Providing 20 to 25 minutes of water cooling as standard first aid can significantly reduce the likelihood of wound repair surgery and admission to intensive care of burn patients, according to a landmark study involving The University of Notre Dame Australia’s Burn Injury Research Node.
The results of the study showed that water cooling in the first three hours after acute burn injury should be a required standard by pre-hospital and hospital health care providers, and a key education point in community burn injury minimisation campaigns.
Associate Professor Dale Edgar, Head of Notre Dame’s Burn Injury Research Node in the School of Physiotherapy, said adopting appropriate water cooling treatment to burn patients would deliver a 13% reduced need for surgery and a 48% reduction in risk of admission to intensive care.
“In addition, this research, arising from registry data from 15 collaborating burn units in Australia and New Zealand, showed that good first aid potentially saved 2.3 days of expensive hospital care. It makes sense that we use these powerful outcomes to improve the frequency of water cooling first aid immediately after burn injury,” Associate Professor Edgar said.
The research, published in the PLOS ONE journal, was based on data provided by the Burn Registry of Australia and New Zealand. Researchers contributing to this study included: Professor Fiona Wood (Fiona Wood Foundation), Associate Professor Edgar, Michael Phillips (Perkins Institute of Medical Research, UWA), Dr Tom Jovic (University of Edinburgh, Scotland), Dr John T Cassidy (University College Dublin, Ireland) and Professor Peter Cameron (Monash University, Melbourne).

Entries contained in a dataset
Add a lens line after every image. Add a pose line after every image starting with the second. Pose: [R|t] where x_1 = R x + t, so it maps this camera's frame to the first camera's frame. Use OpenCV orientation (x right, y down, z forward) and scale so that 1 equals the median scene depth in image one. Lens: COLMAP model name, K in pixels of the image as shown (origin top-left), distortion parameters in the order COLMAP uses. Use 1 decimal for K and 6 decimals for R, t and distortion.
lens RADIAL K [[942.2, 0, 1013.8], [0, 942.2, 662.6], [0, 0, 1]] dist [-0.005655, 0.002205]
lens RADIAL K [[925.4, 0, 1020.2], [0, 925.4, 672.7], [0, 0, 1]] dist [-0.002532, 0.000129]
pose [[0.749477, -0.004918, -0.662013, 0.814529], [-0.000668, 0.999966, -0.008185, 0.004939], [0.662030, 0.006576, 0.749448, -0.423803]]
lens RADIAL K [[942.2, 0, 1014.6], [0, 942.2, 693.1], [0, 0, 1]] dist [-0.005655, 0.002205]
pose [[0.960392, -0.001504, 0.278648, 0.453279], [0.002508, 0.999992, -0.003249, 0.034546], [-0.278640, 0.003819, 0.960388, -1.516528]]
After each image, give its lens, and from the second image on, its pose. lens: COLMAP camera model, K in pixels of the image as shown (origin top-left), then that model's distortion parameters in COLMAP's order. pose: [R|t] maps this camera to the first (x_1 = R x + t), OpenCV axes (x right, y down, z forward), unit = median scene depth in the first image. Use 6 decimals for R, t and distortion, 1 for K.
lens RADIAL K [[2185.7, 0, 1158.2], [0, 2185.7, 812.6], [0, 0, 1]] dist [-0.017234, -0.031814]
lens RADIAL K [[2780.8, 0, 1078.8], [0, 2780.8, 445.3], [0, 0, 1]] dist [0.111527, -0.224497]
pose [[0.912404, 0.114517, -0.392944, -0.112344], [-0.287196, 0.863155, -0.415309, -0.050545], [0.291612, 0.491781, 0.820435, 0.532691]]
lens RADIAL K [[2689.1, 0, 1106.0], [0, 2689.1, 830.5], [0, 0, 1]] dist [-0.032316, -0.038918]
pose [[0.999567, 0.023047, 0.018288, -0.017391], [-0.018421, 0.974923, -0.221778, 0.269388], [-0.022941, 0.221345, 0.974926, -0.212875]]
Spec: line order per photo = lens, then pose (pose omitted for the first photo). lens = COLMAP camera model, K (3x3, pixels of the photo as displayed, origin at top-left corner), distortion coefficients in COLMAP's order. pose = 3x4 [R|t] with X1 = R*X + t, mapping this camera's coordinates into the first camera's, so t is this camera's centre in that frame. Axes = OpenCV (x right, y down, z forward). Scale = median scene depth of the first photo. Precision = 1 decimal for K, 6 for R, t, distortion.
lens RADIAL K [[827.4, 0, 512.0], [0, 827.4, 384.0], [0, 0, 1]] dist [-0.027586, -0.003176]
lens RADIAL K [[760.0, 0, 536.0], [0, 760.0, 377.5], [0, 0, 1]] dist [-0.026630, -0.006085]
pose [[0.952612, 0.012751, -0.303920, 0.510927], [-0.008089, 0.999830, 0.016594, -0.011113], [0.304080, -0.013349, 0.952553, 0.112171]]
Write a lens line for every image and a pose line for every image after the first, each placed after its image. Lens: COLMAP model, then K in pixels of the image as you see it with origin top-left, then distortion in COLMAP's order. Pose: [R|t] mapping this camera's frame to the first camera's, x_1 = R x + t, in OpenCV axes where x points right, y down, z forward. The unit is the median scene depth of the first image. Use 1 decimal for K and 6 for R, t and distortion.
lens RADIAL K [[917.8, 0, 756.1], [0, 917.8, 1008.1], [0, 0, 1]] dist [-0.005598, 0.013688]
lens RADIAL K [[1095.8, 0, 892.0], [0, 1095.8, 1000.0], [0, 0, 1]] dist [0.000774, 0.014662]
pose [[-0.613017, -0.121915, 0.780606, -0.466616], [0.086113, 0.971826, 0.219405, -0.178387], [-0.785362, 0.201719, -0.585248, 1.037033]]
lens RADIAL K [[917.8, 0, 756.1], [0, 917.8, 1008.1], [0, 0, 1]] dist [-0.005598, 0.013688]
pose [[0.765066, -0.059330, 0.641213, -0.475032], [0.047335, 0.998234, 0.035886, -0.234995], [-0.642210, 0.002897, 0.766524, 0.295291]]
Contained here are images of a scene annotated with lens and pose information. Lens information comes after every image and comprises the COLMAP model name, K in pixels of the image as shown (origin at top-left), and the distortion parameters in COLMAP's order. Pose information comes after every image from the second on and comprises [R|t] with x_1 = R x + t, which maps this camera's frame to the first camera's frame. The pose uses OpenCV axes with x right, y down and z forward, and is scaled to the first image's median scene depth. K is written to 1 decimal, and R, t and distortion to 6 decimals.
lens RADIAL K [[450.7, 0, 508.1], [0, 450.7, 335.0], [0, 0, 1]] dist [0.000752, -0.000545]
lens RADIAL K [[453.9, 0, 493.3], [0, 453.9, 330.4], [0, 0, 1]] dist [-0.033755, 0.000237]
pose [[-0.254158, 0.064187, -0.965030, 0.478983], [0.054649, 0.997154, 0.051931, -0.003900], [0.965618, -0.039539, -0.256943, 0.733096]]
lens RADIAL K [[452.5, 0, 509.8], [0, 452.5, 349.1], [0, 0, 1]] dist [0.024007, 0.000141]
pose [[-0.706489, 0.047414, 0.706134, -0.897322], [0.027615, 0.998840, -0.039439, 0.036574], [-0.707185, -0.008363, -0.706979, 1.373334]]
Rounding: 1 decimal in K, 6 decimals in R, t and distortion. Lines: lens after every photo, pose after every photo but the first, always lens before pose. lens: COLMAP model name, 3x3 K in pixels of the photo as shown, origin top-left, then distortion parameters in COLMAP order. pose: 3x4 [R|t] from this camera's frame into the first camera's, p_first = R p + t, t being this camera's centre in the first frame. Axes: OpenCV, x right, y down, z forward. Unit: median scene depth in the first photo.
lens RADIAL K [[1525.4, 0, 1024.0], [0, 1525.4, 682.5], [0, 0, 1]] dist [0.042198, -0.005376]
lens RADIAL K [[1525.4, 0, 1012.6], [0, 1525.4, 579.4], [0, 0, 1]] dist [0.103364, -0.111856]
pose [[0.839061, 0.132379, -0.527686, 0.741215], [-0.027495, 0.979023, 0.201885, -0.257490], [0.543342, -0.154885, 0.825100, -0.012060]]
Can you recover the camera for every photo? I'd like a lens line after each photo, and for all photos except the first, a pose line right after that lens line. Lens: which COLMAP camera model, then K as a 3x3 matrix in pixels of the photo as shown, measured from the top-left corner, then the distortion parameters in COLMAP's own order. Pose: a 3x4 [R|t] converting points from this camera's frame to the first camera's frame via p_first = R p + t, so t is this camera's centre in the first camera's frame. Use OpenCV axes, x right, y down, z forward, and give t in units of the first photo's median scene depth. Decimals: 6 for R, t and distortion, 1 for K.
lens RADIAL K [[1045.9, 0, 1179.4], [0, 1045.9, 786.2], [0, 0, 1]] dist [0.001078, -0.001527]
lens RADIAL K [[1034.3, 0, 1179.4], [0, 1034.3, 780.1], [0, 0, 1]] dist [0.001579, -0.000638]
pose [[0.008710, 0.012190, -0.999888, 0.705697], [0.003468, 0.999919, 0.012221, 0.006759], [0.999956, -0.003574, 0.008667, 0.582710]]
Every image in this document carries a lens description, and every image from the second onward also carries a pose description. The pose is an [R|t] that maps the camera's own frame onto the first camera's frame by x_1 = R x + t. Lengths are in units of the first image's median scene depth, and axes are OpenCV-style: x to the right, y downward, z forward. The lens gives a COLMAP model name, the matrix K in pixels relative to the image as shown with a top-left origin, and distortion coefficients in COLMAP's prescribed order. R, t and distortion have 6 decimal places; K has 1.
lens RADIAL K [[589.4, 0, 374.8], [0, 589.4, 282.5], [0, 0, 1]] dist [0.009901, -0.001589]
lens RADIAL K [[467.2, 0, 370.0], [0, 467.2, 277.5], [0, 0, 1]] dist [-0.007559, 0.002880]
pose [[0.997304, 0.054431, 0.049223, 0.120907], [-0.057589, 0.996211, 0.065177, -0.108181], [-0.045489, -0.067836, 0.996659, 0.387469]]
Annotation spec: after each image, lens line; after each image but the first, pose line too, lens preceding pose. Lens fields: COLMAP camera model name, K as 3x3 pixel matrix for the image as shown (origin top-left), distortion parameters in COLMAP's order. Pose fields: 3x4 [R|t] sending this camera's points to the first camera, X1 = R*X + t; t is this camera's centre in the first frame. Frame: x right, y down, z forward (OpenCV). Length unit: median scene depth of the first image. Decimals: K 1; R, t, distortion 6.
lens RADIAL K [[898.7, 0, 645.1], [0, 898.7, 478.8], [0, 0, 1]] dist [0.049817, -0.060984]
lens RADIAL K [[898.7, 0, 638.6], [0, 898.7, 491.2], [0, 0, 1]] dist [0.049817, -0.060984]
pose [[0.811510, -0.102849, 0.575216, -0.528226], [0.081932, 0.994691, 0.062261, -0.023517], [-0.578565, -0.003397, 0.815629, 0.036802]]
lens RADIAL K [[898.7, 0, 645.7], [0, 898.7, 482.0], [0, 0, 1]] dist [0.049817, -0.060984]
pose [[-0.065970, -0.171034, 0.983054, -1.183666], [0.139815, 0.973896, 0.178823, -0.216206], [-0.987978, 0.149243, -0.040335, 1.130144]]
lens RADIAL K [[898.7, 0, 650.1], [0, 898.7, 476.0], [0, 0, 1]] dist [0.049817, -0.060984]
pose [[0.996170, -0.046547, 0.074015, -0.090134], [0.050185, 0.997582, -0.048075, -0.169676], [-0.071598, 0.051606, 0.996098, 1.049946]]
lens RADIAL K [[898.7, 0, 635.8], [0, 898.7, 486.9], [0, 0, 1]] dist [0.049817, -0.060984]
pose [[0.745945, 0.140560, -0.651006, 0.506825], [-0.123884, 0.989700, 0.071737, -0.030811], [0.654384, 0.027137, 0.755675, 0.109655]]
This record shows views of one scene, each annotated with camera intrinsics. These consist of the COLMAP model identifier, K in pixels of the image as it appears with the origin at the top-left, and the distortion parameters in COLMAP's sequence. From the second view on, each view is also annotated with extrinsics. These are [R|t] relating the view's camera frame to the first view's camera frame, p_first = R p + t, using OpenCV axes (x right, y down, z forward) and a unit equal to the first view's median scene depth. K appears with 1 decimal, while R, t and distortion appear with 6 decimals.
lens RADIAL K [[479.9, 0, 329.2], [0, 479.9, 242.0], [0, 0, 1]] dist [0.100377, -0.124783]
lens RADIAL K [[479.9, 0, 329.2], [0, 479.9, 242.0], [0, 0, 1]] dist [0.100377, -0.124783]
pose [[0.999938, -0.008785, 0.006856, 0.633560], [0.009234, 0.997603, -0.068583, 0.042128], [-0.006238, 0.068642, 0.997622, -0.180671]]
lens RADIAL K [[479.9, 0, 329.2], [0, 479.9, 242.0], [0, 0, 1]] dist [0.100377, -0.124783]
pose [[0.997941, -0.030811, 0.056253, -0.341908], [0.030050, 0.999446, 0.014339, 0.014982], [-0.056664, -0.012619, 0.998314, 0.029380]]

◆ **BRIEF 1**:
Could you translate this sentence from the burn first-aid article into Spanish: "The results of the study showed that water cooling in the first three hours after acute burn injury should be a required standard by pre-hospital and hospital health care providers, and a key education point in community burn injury minimisation campaigns."
◆ **BRIEF 2**:
How would you extend the burn first-aid article beyond its final sentence?
These entries are separate material from the burn first-aid article.

◆ **OUTPUT 1**:
Los resultados del estudio mostraron que el enfriamiento con agua en las primeras tres horas tras una quemadura aguda debería ser un estándar obligatorio para los proveedores de atención sanitaria prehospitalaria y hospitalaria, y un punto clave de educación en las campañas comunitarias de reducción de lesiones por quemaduras.

◆ **OUTPUT 2**:
The aim of the study was to quantify the benefits of water cooling first aid after burn in a large human cohort. Whilst the current recommendation for optimum first aid after burn is water cooling for 20 minutes within three hours, overall compliance with this guideline was not consistent.
It was also found that in some cases, cooling for 40 minutes or more of burn patients resulted in hypothermia and other possible complications associated with the condition.
“It is important to recognise that while we in the burn care community observe the benefits of first aid in practice, the application of adequate water cooling first aid at the point of injury – where it is most effective is at best given to approximately 60% of injured patients,” Associate Professor Edgar said.
“In fact, it may be considered that for the first time we actually can push for a standard that can be applied for burn first aid, rather than just simply a guideline.”